§ **BRANO SCELTO**
__________
Oltre alle notizie tratte dal diario dello zio di Audrey, il libro utilizza le notizie contenute negli archivi olandesi relativi alla II guerra mondiale.
Ci sono anche alcune interviste sul periodo della guerra in Europa, rilasciate dall’attrice e foto della collezione personale della famiglia, alcune pubblicate per la prima volta. Il padre della Hepburn era un uomo d’affari inglese che, poi, abbandonò la famiglia quando Audrey era bambina; la madre era una baronessa olandese, entrambi erano membri della British Union of Fascists e quindi filonazisti. Fu l’esempio di suo zio Otto che la spinse a entrare nella resistenza e l’esecuzione del conte van Limburg Stirum, dopo otto mesi di prigionia, oltre a sconvolgere la giovane Audrey, la spinse a lottare ancor più fermamente.
__________
§ **AZIONI RICHIESTE**
(1) Elenchi tutte le fonti che il libro utilizza secondo il brano su Audrey Hepburn.
(2) Risponda alle seguenti domande basandosi sul brano su Audrey Hepburn:
(a) Che attività svolgeva il padre della Hepburn?
(b) Di quale organizzazione erano membri entrambi i genitori?
(c) Dopo quanti mesi di prigionia fu giustiziato il conte van Limburg Stirum?
(3) Prosegua il brano su Audrey Hepburn a partire dalla sua ultima frase.
__________
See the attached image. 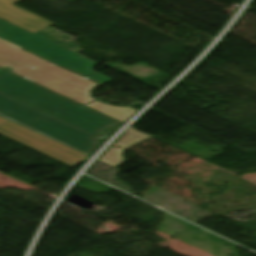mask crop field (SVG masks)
<instances>
[{
    "mask_svg": "<svg viewBox=\"0 0 256 256\" xmlns=\"http://www.w3.org/2000/svg\"><path fill=\"white\" fill-rule=\"evenodd\" d=\"M0 92L102 139L112 132L106 127L116 122L11 73L0 77Z\"/></svg>",
    "mask_w": 256,
    "mask_h": 256,
    "instance_id": "8a807250",
    "label": "crop field"
},
{
    "mask_svg": "<svg viewBox=\"0 0 256 256\" xmlns=\"http://www.w3.org/2000/svg\"><path fill=\"white\" fill-rule=\"evenodd\" d=\"M21 0H0V18L33 34L53 24L13 4Z\"/></svg>",
    "mask_w": 256,
    "mask_h": 256,
    "instance_id": "f4fd0767",
    "label": "crop field"
},
{
    "mask_svg": "<svg viewBox=\"0 0 256 256\" xmlns=\"http://www.w3.org/2000/svg\"><path fill=\"white\" fill-rule=\"evenodd\" d=\"M0 114L90 155L100 145V138L1 93Z\"/></svg>",
    "mask_w": 256,
    "mask_h": 256,
    "instance_id": "ac0d7876",
    "label": "crop field"
},
{
    "mask_svg": "<svg viewBox=\"0 0 256 256\" xmlns=\"http://www.w3.org/2000/svg\"><path fill=\"white\" fill-rule=\"evenodd\" d=\"M123 150L116 147H111L110 150L100 159L113 167L120 165L124 162L123 156L121 155Z\"/></svg>",
    "mask_w": 256,
    "mask_h": 256,
    "instance_id": "e52e79f7",
    "label": "crop field"
},
{
    "mask_svg": "<svg viewBox=\"0 0 256 256\" xmlns=\"http://www.w3.org/2000/svg\"><path fill=\"white\" fill-rule=\"evenodd\" d=\"M120 124H121V122H118V123H116V124H114V125H112V126H110V127H108V128L114 130V129H115L116 127H118Z\"/></svg>",
    "mask_w": 256,
    "mask_h": 256,
    "instance_id": "d8731c3e",
    "label": "crop field"
},
{
    "mask_svg": "<svg viewBox=\"0 0 256 256\" xmlns=\"http://www.w3.org/2000/svg\"><path fill=\"white\" fill-rule=\"evenodd\" d=\"M0 38L56 62L100 84L112 79L91 70L96 62L0 19Z\"/></svg>",
    "mask_w": 256,
    "mask_h": 256,
    "instance_id": "34b2d1b8",
    "label": "crop field"
},
{
    "mask_svg": "<svg viewBox=\"0 0 256 256\" xmlns=\"http://www.w3.org/2000/svg\"><path fill=\"white\" fill-rule=\"evenodd\" d=\"M6 73H8V72H6V71L0 69V76L4 75V74H6Z\"/></svg>",
    "mask_w": 256,
    "mask_h": 256,
    "instance_id": "5a996713",
    "label": "crop field"
},
{
    "mask_svg": "<svg viewBox=\"0 0 256 256\" xmlns=\"http://www.w3.org/2000/svg\"><path fill=\"white\" fill-rule=\"evenodd\" d=\"M152 137H149L133 128H130L116 143L115 145L120 146L124 149H127L131 146H134L138 143H141L145 140H148Z\"/></svg>",
    "mask_w": 256,
    "mask_h": 256,
    "instance_id": "dd49c442",
    "label": "crop field"
},
{
    "mask_svg": "<svg viewBox=\"0 0 256 256\" xmlns=\"http://www.w3.org/2000/svg\"><path fill=\"white\" fill-rule=\"evenodd\" d=\"M0 135L69 167L88 156L0 116Z\"/></svg>",
    "mask_w": 256,
    "mask_h": 256,
    "instance_id": "412701ff",
    "label": "crop field"
}]
</instances>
__________
§ **COMPITI SVOLTI**
(1)
- Il diario dello zio di Audrey
- Gli archivi olandesi relativi alla II guerra mondiale
- Alcune interviste rilasciate dall'attrice sul periodo della guerra in Europa
- Foto della collezione personale della famiglia

(2)
(a) Era un uomo d'affari inglese.
(b) Della British Union of Fascists.
(c) Dopo otto mesi.

(3)
Di questa vita di Audrey durante la guerra poco sapevano anche i familiari. Luca Dotti, figlio dell’attrice, ha dichiarata di aver appreso da questo libro cose che non sapeva su sua madre e che fanno luce sulle sue ossessioni: “Ora capisco perché le parole buono e cattivo, amore e compassione, erano così importanti nei suoi discorsi. Perché era tanto aperta per raccontare certi fatti, ma ne occultava altri in una zona nascosta del suo essere“.